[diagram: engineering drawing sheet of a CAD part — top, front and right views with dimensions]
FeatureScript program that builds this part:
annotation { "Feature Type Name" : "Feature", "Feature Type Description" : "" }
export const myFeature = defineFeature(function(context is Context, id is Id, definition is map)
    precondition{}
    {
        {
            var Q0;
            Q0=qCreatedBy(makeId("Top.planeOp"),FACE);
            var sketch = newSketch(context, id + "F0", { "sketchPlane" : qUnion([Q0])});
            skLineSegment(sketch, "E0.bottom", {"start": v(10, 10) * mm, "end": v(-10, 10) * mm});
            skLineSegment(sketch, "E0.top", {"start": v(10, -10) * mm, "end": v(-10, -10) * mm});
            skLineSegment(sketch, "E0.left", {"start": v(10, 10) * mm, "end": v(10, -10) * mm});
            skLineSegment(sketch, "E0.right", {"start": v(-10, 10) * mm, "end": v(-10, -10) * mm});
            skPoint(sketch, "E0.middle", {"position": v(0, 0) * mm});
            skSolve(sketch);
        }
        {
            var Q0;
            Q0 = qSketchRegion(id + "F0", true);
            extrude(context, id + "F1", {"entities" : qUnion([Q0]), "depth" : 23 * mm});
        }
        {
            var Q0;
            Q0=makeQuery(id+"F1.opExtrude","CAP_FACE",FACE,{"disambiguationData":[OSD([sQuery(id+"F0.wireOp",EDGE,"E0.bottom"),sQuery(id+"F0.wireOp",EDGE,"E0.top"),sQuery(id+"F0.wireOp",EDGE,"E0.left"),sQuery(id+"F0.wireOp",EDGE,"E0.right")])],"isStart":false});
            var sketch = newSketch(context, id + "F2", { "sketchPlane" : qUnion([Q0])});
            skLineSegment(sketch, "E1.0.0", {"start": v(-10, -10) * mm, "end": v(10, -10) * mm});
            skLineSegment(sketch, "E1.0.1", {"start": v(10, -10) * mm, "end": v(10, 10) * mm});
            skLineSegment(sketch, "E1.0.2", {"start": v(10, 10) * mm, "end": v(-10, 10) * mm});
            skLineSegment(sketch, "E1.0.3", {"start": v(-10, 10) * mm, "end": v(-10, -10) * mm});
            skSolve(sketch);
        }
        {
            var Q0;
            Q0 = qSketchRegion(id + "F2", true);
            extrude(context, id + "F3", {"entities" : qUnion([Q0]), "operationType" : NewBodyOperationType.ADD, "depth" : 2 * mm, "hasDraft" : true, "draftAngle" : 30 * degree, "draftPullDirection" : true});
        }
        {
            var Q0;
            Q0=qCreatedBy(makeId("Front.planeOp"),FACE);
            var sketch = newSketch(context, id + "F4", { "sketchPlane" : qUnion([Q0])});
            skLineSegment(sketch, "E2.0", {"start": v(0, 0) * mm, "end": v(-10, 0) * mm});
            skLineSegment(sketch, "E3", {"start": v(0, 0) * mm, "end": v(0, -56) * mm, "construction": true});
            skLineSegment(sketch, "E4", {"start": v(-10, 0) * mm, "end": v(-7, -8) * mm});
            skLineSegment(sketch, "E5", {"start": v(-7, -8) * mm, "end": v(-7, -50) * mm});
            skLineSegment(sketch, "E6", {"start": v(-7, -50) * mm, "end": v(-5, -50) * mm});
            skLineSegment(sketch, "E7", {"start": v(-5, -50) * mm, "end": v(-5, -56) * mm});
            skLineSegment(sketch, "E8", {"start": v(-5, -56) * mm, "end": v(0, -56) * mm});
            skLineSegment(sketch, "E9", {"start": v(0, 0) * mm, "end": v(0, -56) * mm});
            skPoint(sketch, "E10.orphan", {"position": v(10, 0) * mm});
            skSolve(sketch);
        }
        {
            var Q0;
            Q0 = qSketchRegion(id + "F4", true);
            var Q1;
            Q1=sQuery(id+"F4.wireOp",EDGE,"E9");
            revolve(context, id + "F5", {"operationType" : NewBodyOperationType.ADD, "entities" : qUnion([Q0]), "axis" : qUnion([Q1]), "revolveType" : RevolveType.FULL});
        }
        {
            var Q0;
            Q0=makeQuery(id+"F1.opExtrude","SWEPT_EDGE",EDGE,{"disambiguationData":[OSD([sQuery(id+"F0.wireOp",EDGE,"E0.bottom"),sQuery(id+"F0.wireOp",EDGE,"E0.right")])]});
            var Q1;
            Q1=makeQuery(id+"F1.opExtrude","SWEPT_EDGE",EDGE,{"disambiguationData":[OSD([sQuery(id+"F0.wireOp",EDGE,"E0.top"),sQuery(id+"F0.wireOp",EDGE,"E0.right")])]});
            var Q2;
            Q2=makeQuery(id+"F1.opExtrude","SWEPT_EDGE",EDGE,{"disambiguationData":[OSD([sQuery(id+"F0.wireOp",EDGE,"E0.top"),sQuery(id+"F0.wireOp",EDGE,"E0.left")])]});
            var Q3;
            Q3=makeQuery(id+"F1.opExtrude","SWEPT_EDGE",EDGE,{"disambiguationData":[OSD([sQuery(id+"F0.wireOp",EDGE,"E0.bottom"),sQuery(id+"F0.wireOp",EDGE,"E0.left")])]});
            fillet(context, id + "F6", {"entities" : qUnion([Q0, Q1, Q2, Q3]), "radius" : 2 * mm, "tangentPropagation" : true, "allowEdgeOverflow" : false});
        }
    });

┄┄┄┄┄┄

__WHAT YOU HAVE TO DO__.
Please tally the lines of the material that contain the string "makeId" and give only that number.

__EXERCISE OUTPUT__.
2